Operation of an open discovery service

  1. Each time an open discovery service runs, Egeria creates a discovery analysis report to describe the status and results of the open discovery service's execution. The open discovery service is passed a discovery context that provides access to metadata.
  2. The discovery context is able to supply metadata about the asset and create a connector to the digital resource using the connection information linked to the asset. The discovery service uses the connector to access the digital resource's contents in order to perform the analysis.
  3. The discovery service creates discovery annotations to record the results of its analysis. It adds them to the discovery context which stores them in open metadata attached to the discovery analysis report.
  4. The discovery annotations can be reviewed and commented on through an external stewardship process. This means choices from, for example, a list of potential options proposed by the discovery services, can be verified and the best one selected by an individual expert. The resulting choices are added to annotation reviews attached to the appropriate annotations.
  5. The next time the open discovery service runs, a new discovery analysis report is created to link new attachments.
  6. The discovery context provides access to the existing attachments for that asset along with any annotation reviews. The discovery services is able to link its new annotations to the existing annotations as an annotation extension. This means that the stewards can see the history associated with the new information.
Runtime for an open discovery service

Open discovery services are packaged into Open Discovery Engines that run in the Asset Analysis OMES hosted in an Engine Host.

The metadata repository interface for metadata discovery tools is implemented by the Discovery Engine OMAS that runs in a Metadata Access Server.

An open discovery service may be triggered by a REST call to the Asset Analysis OMES, via a Governance Action or as part of a governance action process.

Open Discovery Service

Open Discovery Pipeline

There is a lot of common functions that are used repeatedly during the discovery process.

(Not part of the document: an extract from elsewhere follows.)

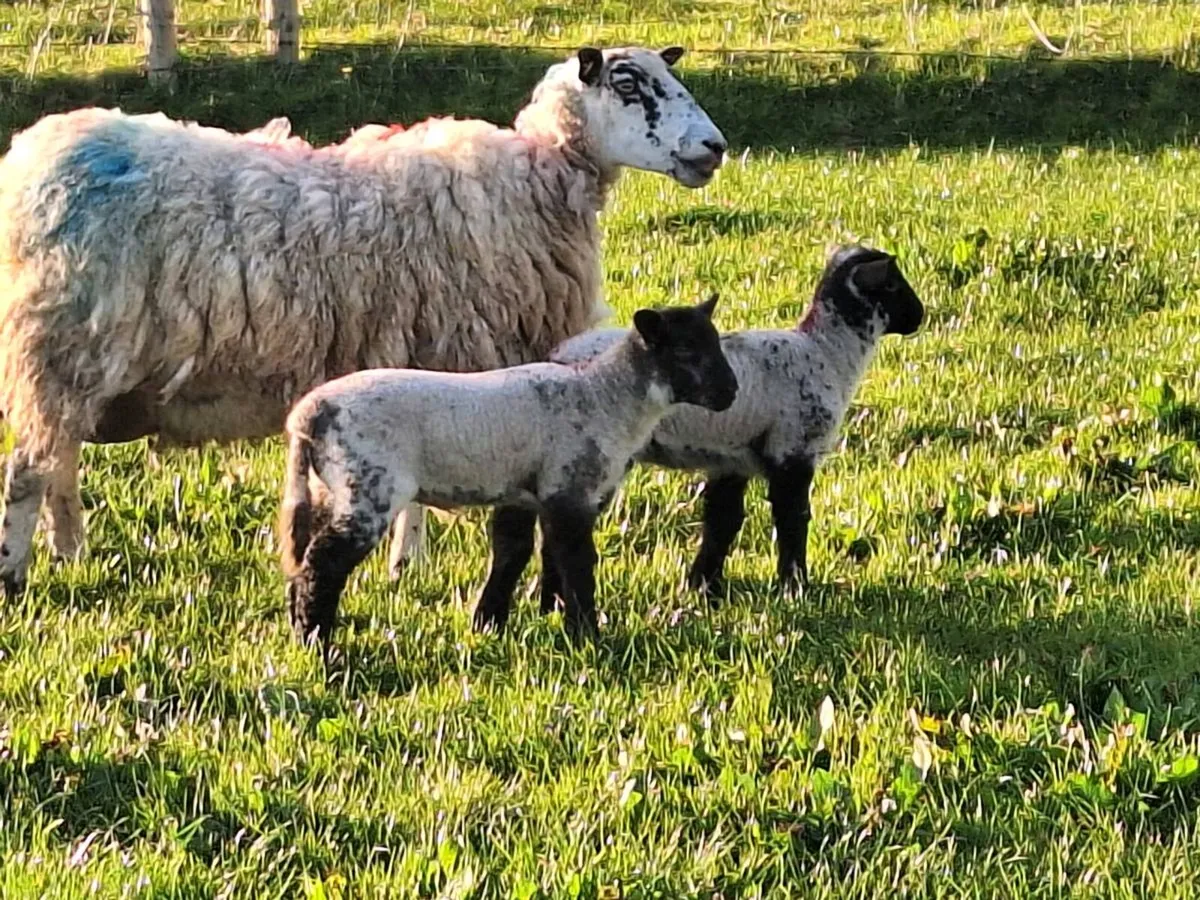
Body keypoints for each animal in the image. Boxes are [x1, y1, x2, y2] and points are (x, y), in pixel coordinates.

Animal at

An open discovery pipeline is a specialized implementation of an open discovery service that runs a set of open discovery services against a single digital resource. The implementation of the open discovery pipeline determines the order that these open discovery services are run.

Open discovery pipeline example

Each open discovery service in the pipeline is able to access the results of the open discovery services that have run before it through the discovery context. The combined results of the open discovery pipeline are grouped into a single discovery analysis report linked off of the asset.

The aim of the open discovery pipeline is to enable reusable open discovery service implementations to be choreographed together for different types of digital resource.